The problem, Pussycat Jonathon, lies in what we believe that a sign from God actually is.

Faith healers, conjurers, ESP claimants, animal telepaths, and others of their ilk understand a particular basic human reality. That reality is that if you put someone in a context where they want to believe the insanity that you feed him, he will believe it. It's just that simple.

One important way to test this is to let the person out of that box, let him examine the realities of what he experienced in his own way without pressure and allow him to rationally review what really happened. Scientists, real ones who actually follow the scientific method, experience this as a matter of course by handing their findings over to other scientists for them to repeat the findings.

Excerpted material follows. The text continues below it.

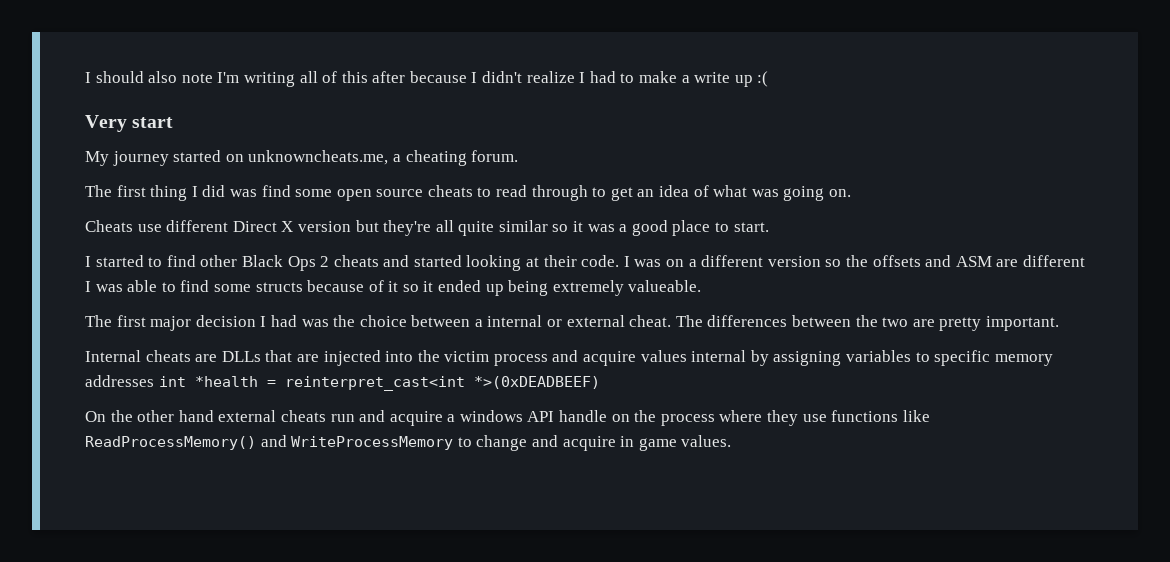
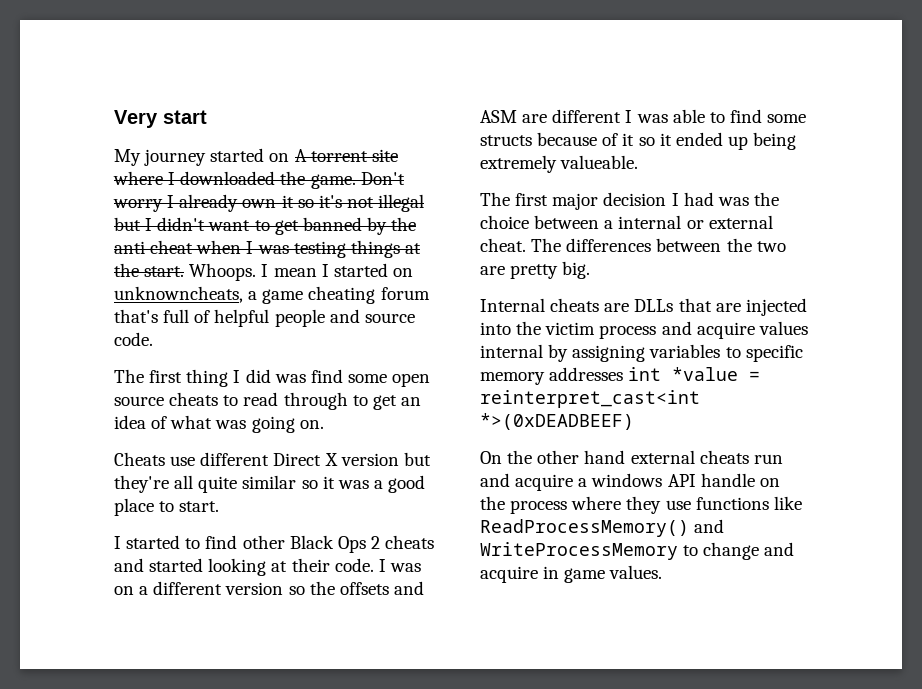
[85,71,769,87] I should also note I'm writing all of this after because I didn't realize I had to make a write up :( // -> (114, 119) none
[248,150,519,166] unknowncheats.me, a cheating forum. -> [294,149,398,162] [113,171,405,189] [113,194,425,212] [114,217,417,235] [114,240,421,258] [114,263,413,281] [114,286,430,304] [114,309,415,327] [114,332,153,346] A torrent site where I downloaded the game. Don't worry I already own it so it's not illegal but I didn't want to get banned by the anti cheat when I was testing things at the start. Whoops. I mean I started on unknowncheats, a game cheating forum that's full of helpful people and source code.
[985,316,1059,331] important. -> [562,261,591,279] big.
[194,376,258,387] *health -> [672,367,739,381] *value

The description is far too lacking in detail, but here are just a few problems with your test:

The test subject talked to someone who wanted to convince him that there would be a sign from God. He didn't talk to anyone who would talk sense to him.

The test of "receive a sign from God" is laughably vague. Which one of a trillion coincidences did this prepared subject get freaked out about? I'm thinking it was at a Dairy Queen.

The test subject immediately called the person who prepared him to believe and received reinforcement. He didn't talk to anyone else. Getting prepared by someone to interpret random things in a particular way and then getting reinforced by that same person is what we call "bias". And that's the nice term for it. That's a really bad thing if you're trying to draw conclusions that actually match up to the real world. This test that you speak of belongs on the Lame List.


By the way, if your friend really received an undeniable sign from God that can stand up to actual test protocols, James Randi has a million dollars for him. Even if he doesn't need the money, I'm sure he has a charity that can use the cash. Go for it!

My hats off to you, Rational Jim! More proof that no Christian ever worry that there is any reason to worry about the challenges of the atheistic community! Peace, homeslice.

And peace to you, my good friend! But please, the name is Jim Rational. And thanks for demonstrating that no scientist need ever worry about rational challenges from your quarter!